:: TASK ITEM ::
Here the requirement is to repeat every record exactly, in full.

* * * * * * *

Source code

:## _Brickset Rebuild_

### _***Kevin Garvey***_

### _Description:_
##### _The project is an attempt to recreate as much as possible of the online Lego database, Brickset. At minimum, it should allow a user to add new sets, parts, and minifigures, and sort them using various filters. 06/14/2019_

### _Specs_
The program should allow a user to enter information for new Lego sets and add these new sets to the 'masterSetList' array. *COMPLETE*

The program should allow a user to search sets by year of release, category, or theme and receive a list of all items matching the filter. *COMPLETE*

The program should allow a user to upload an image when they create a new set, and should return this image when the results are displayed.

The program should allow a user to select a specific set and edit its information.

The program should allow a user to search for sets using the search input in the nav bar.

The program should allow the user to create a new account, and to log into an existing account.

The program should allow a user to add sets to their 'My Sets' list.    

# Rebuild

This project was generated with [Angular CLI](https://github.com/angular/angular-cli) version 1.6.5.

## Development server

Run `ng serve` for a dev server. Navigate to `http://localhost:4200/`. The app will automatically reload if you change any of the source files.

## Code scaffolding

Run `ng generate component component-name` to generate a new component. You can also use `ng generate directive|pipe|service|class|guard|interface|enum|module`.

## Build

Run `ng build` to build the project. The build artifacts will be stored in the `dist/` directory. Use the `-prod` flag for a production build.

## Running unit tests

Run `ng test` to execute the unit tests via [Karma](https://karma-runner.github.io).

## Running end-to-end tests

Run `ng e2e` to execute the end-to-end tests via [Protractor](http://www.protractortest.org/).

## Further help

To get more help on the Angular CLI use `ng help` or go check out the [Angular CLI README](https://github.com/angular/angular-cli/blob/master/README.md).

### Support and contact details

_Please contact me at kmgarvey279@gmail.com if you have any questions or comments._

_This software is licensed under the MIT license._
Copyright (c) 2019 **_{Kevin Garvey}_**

* * * * * * *

:: EXPECTED OUTPUT ::
Source code

:## _Brickset Rebuild_

### _***Kevin Garvey***_

### _Description:_
##### _The project is an attempt to recreate as much as possible of the online Lego database, Brickset. At minimum, it should allow a user to add new sets, parts, and minifigures, and sort them using various filters. 06/14/2019_

### _Specs_
The program should allow a user to enter information for new Lego sets and add these new sets to the 'masterSetList' array. *COMPLETE*

The program should allow a user to search sets by year of release, category, or theme and receive a list of all items matching the filter. *COMPLETE*

The program should allow a user to upload an image when they create a new set, and should return this image when the results are displayed.

The program should allow a user to select a specific set and edit its information.

The program should allow a user to search for sets using the search input in the nav bar.

The program should allow the user to create a new account, and to log into an existing account.

The program should allow a user to add sets to their 'My Sets' list.    

# Rebuild

This project was generated with [Angular CLI](https://github.com/angular/angular-cli) version 1.6.5.

## Development server

Run `ng serve` for a dev server. Navigate to `http://localhost:4200/`. The app will automatically reload if you change any of the source files.

## Code scaffolding

Run `ng generate component component-name` to generate a new component. You can also use `ng generate directive|pipe|service|class|guard|interface|enum|module`.

## Build

Run `ng build` to build the project. The build artifacts will be stored in the `dist/` directory. Use the `-prod` flag for a production build.

## Running unit tests

Run `ng test` to execute the unit tests via [Karma](https://karma-runner.github.io).

## Running end-to-end tests

Run `ng e2e` to execute the end-to-end tests via [Protractor](http://www.protractortest.org/).

## Further help

To get more help on the Angular CLI use `ng help` or go check out the [Angular CLI README](https://github.com/angular/angular-cli/blob/master/README.md).

### Support and contact details

_Please contact me at kmgarvey279@gmail.com if you have any questions or comments._

_This software is licensed under the MIT license._
Copyright (c) 2019 **_{Kevin Garvey}_**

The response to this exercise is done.